There is so much red tape in these matters.
– The Adventure of the Missing Three-Quarter
So try this. Quiz the group you’re with at your next party, or office off-site, or in a meeting while doing small talk: ask them what the one place is where they’d like to live for a year, not counting their present location, and if they’re immigrants (about 1 in 33 are – obviously some communities/industries/countries more immigrant-attracting than others) they’re not allowed to mention their places of origin. And then figure out what it says about them that they’d want to live in Vietnam, say, vs. Germany.
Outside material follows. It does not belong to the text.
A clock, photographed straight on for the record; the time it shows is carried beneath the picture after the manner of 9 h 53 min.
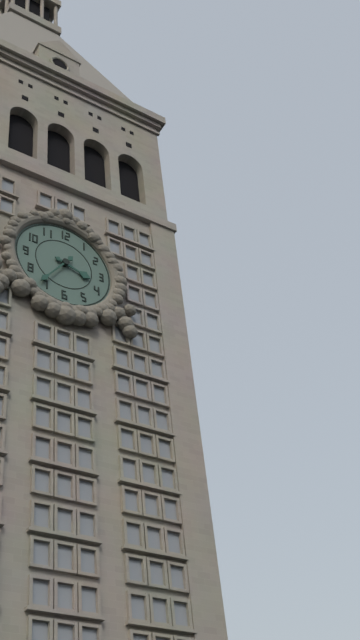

One of my ‘places to live’ (not just visit) would be Italy. Every time I’ve visited, the country seems warm (literally, too) and welcoming, the food is obviously spectacular, the country is beautiful, the people are *very* (ahem!) friendly. It’s perfect. But then, many places are nice when you’re on vacation. How did I know it was the place for me? It was the bridge that did it.
“Il ponte” (literally, ‘the bridge’) is the very Italian practice of creating a long weekend. If a holiday falls in the middle of the week, people simply take the extra day(s) off between the holiday and the weekend. And enough people do this, thereby forcing offices/governments/schools to capitulate and just stay closed, too.
Of course, people around the world are wont to take extra days off and create longer vacations. It’s just efficiency-seeking behavior. It’s only the Italians, however, who’ve named this practice, branded it, created a mass movement out of it, and are now taking full advantage of its benefits. Salute!